On 23rd of March 2020, our President announced a 3 week national lockdown, commencing on 26 March 2020. With endless lockdown extensions, our three week lockdown turned into a 5 month residency at Jaci’s Lodges. With tented sides, a large deck (with splashpool!), overlooking a small pan continuously visited by creatures of the bush, these two bushlovers hit the lockdown jackpot, with Nare Suite! Originally built as a home for Jan and Jaci and their family, and named after a resident ‘Nare’ (Nare = buffalo in the local language), this is truly a home away from home, and a very special place.

Nare Suite sleeps four adults in two stunning en suite bedrooms with outdoor showers, one on each side of the main main area. The loft upstairs has twin beds and open-plan mini bathroom (loo and basin) so is perfect for 2 kids. With a thatch roof and tented sides, the beauty of this suite is that you’re completely immersed in the bush experience.

First and foremost, we had elephants visiting the waterhole every day. As we were heading toward Winter at that stage, seasonal water sources were starting to dry up. To be precise the herd didn’t actually stop at the waterhole though; they knew that the water outlet was located on the fenceline, and we saw them right outside out bedroom, just beyond the deck, quenching their thirst daily. Most of the time, we’d see them ambling along the plains toward us, but now and then they’d sneak up silently and next thing we knew, there they were. There were times where they’d arrive in the pitch darkness of night and we’d only know the next day that they’d been by the photos on our motion sensor camera trap – incredible how silent they are for such large creatures. Sometimes, multiple herds would meet up or pass one another in front of the suite, and we’d hear the rumblings of their communication. Every so often there’d be a mumble from a mother, warning everyone to watch out for her youngster, or a minor disagreement would break out between them, and we’d hear a scream, usually from a young male just causing commotion for attention! (“Mommm!”) Their family dynamics are incredible to witness firsthand, and we felt like the luckiest humans to be in their space.

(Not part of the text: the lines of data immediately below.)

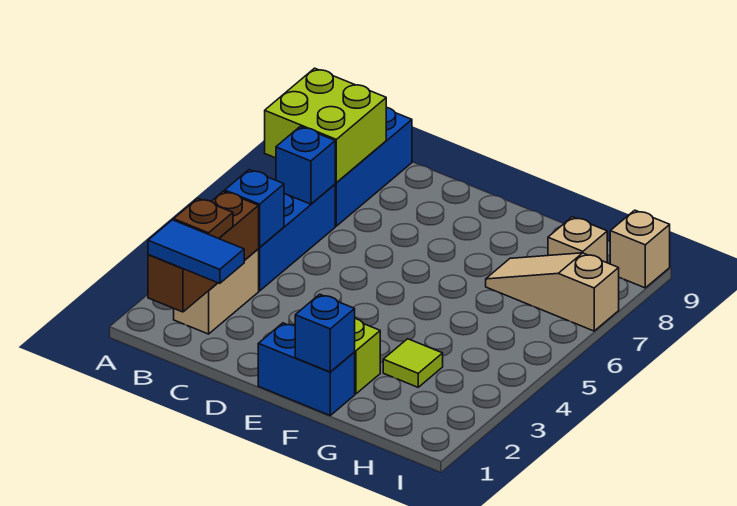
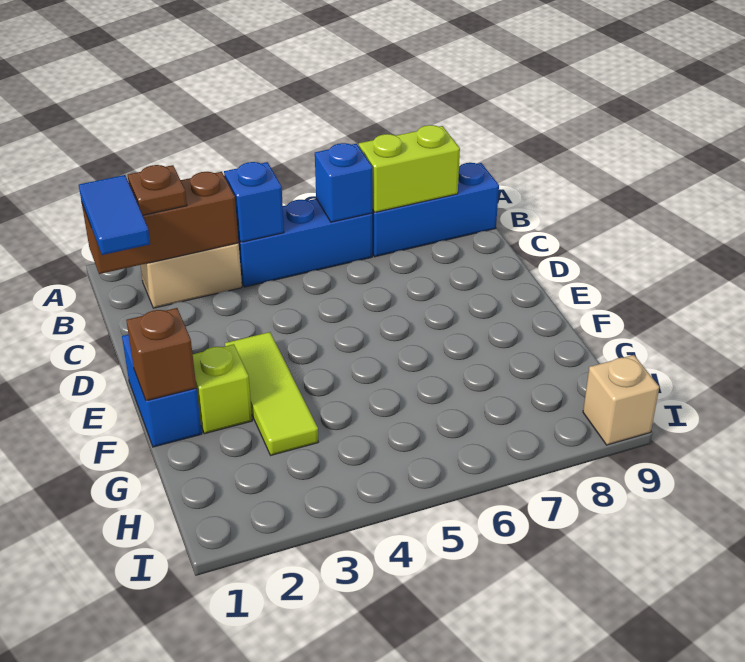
lime 2x2 brick [265,68,386,182] -> lime 1x2 brick [359,125,460,212]
blue 1x1 brick [295,294,355,372] -> brown 1x1 brick [126,308,196,401]
lime 1x1 tile [383,339,443,387] -> lime 1x3 tile [225,332,318,455]
tan 1x3 slope [486,253,619,331] -> none
tan 1x1 brick [548,217,607,263] -> none

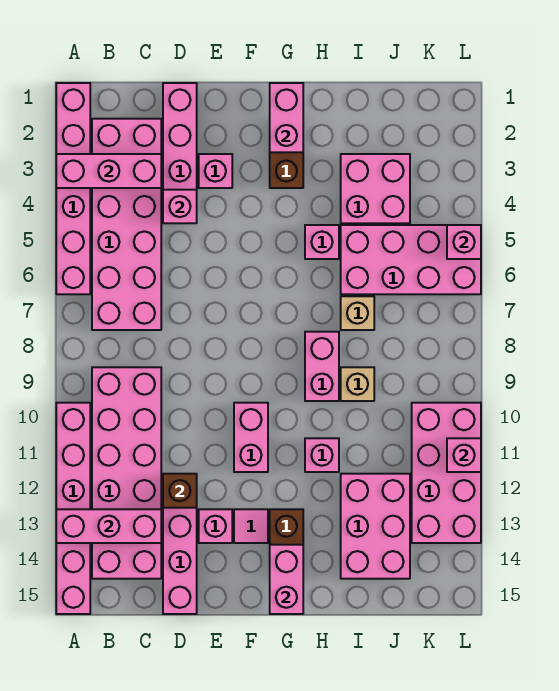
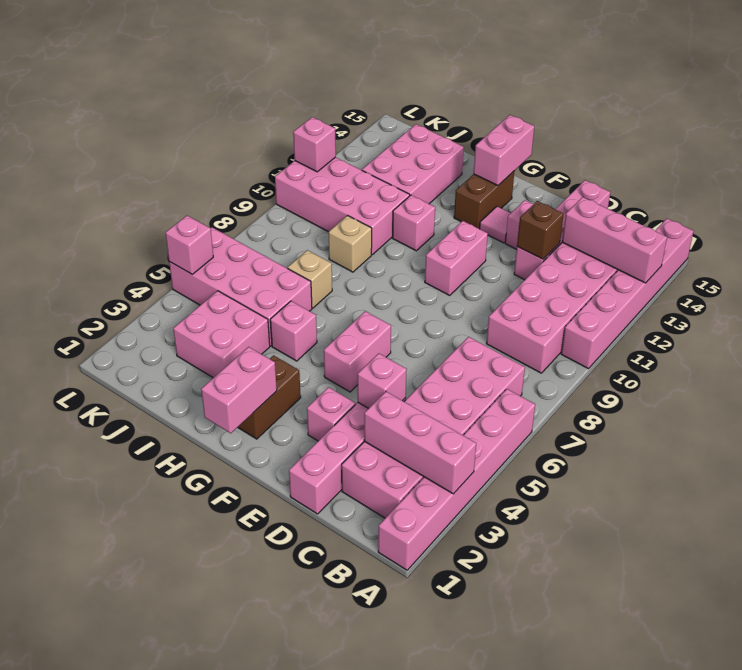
pink 1x2 brick [305,332,339,401] -> pink 1x2 brick moved to [324,311,391,392]
pink 2x4 brick [412,403,481,543] -> pink 2x4 brick turned to [275,157,410,255]

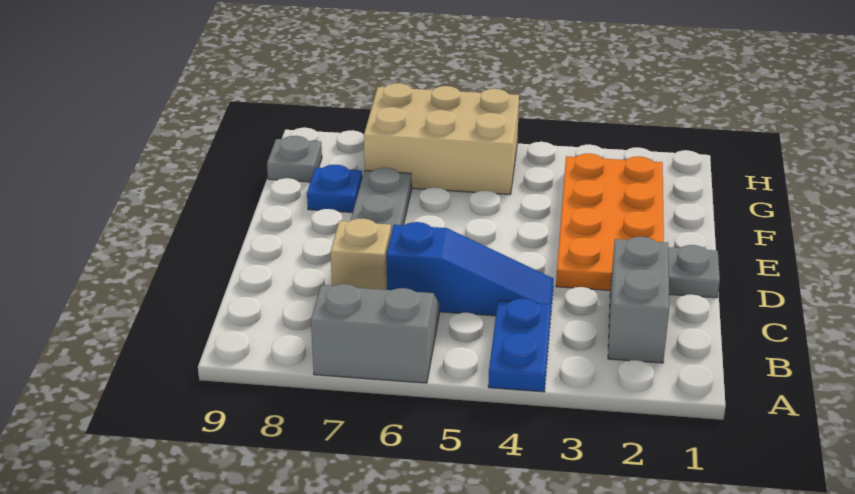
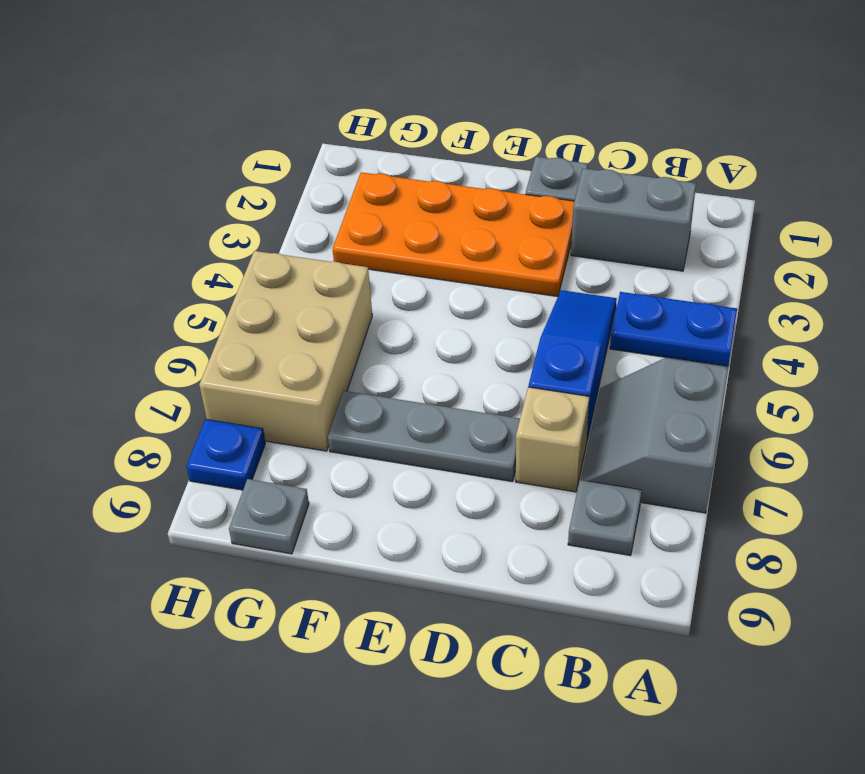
none -> grey 1x1 plate [568,480,642,556]
blue 1x1 plate [307,165,362,212] -> blue 1x1 plate moved to [187,419,265,490]

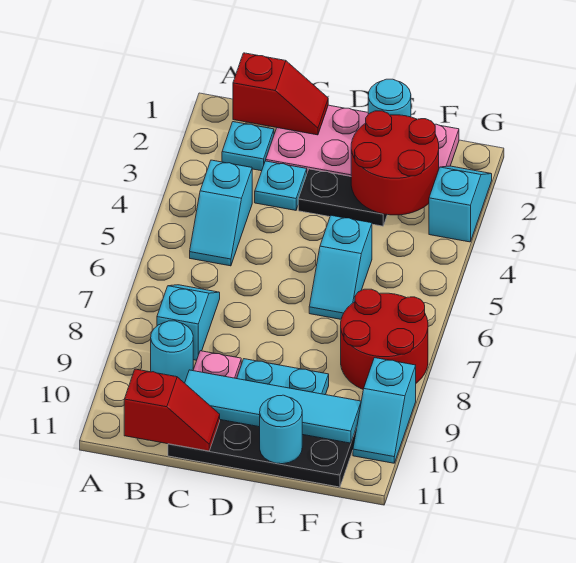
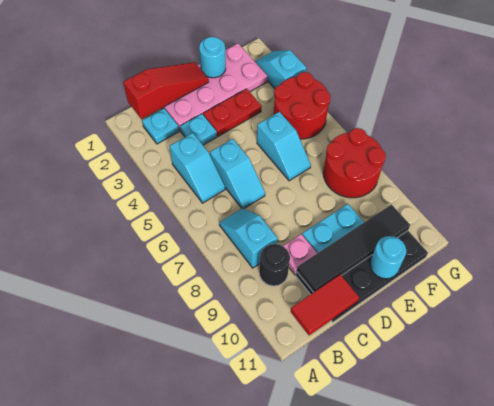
red 1x2 slope [233,53,328,135] -> red 1x3 slope [123,62,209,119]
cyan 1x1 round brick [151,321,193,383] -> black 1x1 round brick [259,244,290,286]
red 1x2 slope [124,369,220,451] -> red 1x2 tile [291,275,359,335]
cyan 1x4 tile [185,370,361,443] -> black 1x4 tile [297,204,410,292]
black 1x2 plate [298,169,387,226] -> red 1x2 plate [203,89,262,136]
red 2x2 round brick [351,111,439,215] -> red 2x2 round brick moved to [274,72,331,139]
cyan 1x2 slope [353,358,416,463] -> cyan 1x2 slope moved to [210,139,265,209]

Then there were the genets and the civet. These creatures are locals around camp, though on a three or four night stay on a busy safari, it’s unlikely or at least lucky if you get a glimpse of them. With a closed camp and very few people on site, these creatures seemed to take back their space, becoming braver with the few people around, we would see them curiously checking on the braai after we’d just zipped up the sides of the suite, and switched off the lights for bed. The genets are generally silent and stealthy, though less shy, and the civet, though far more shy, was a little more clumsy and the first couple of times we saw him were because he bumped into something on the deck, just as we were falling asleep! They became very accustomed to us being around, and we got some great shots of them.

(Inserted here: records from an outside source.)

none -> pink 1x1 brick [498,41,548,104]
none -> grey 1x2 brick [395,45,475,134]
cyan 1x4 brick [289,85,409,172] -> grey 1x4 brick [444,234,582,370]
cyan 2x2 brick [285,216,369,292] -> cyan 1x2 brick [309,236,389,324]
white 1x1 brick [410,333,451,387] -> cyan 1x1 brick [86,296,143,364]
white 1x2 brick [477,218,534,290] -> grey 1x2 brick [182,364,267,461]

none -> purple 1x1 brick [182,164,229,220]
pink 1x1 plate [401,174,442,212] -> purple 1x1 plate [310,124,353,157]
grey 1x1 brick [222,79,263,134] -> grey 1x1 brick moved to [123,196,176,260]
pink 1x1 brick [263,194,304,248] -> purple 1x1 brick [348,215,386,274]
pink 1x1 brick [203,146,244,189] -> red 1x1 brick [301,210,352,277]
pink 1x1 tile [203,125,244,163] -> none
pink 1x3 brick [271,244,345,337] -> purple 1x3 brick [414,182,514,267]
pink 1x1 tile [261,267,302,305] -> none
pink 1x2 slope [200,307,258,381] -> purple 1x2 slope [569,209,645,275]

We were lucky enough to see all the so-called ‘big five’ at some point during our 100 days in Nare. Lions are very vocal and we’d hear them throughout the night, either moving further from us, or closer! On one such occasion, we heard them in he early hours. I was still in bed, and just as my coffee arrived (Thanks, darling), so did the lionesses. One..two.. three, and we realised afterwards, a fourth had already passed us by and was already on the Plains. It was a phenomenal morning, and a true example of a ‘sofa-safari’ or rather a ‘four-poster-bed-safari’, as I was quite literally watching them from my bed! (Of course I did get up very quickly to grab a camera and get out onto the Deck try to see where they were heading!) The images below, are from another occasion, where we were none the wiser that any creature had been drinking at our waterhole during the night!










Leopards are notoriously shy, and you’re considered lucky to see them in Madikwe. We’ve been told that the region where Jaci’s is located has no less than 5 individuals that’ve been seen/recorded in the area. We were extremely lucky to see 3 different individuals just from our Deck, just after sunset, coming down to drink. In addition, we managed to capture them more than once, on our motion camera in the very early hours.

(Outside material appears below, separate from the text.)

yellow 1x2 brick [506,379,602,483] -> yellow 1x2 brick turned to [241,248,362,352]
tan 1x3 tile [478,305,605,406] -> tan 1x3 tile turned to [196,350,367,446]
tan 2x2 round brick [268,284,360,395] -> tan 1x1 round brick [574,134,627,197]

One evening, just as we got into bed, there was a almighty cacophony of yelping, screaming and squealing, and it sounded like it was just outside. We both shot up, unzipped tent-sides, grabbed phone (to try record sounds) and hurried out onto the deck.. Nothing. And then, all of a sudden, three hyena came galloping passed, at top-speed. They all seemed absolutely fine, albeit out of breath, so to this day we are not sure of what happened – The images on the motion camera are an un-publishable blur of spotties!












There was always something on the go – a bird species that we hadn’t seen yet, baboons causing nonsense with one another, the tiniest newborn baby bushbuck, the herd of a couple of hundred buffalo passing by on their way to the main waterhole, a family of mongooses, the morning calls of guinea fowl and francolin and spurfowl.



We will always treasure our time spent at Nare. Whilst 2020 has thrown many curveballs, our lockdown location was an enormous positive which completely overarced all the negativity and craziness of the world through this time.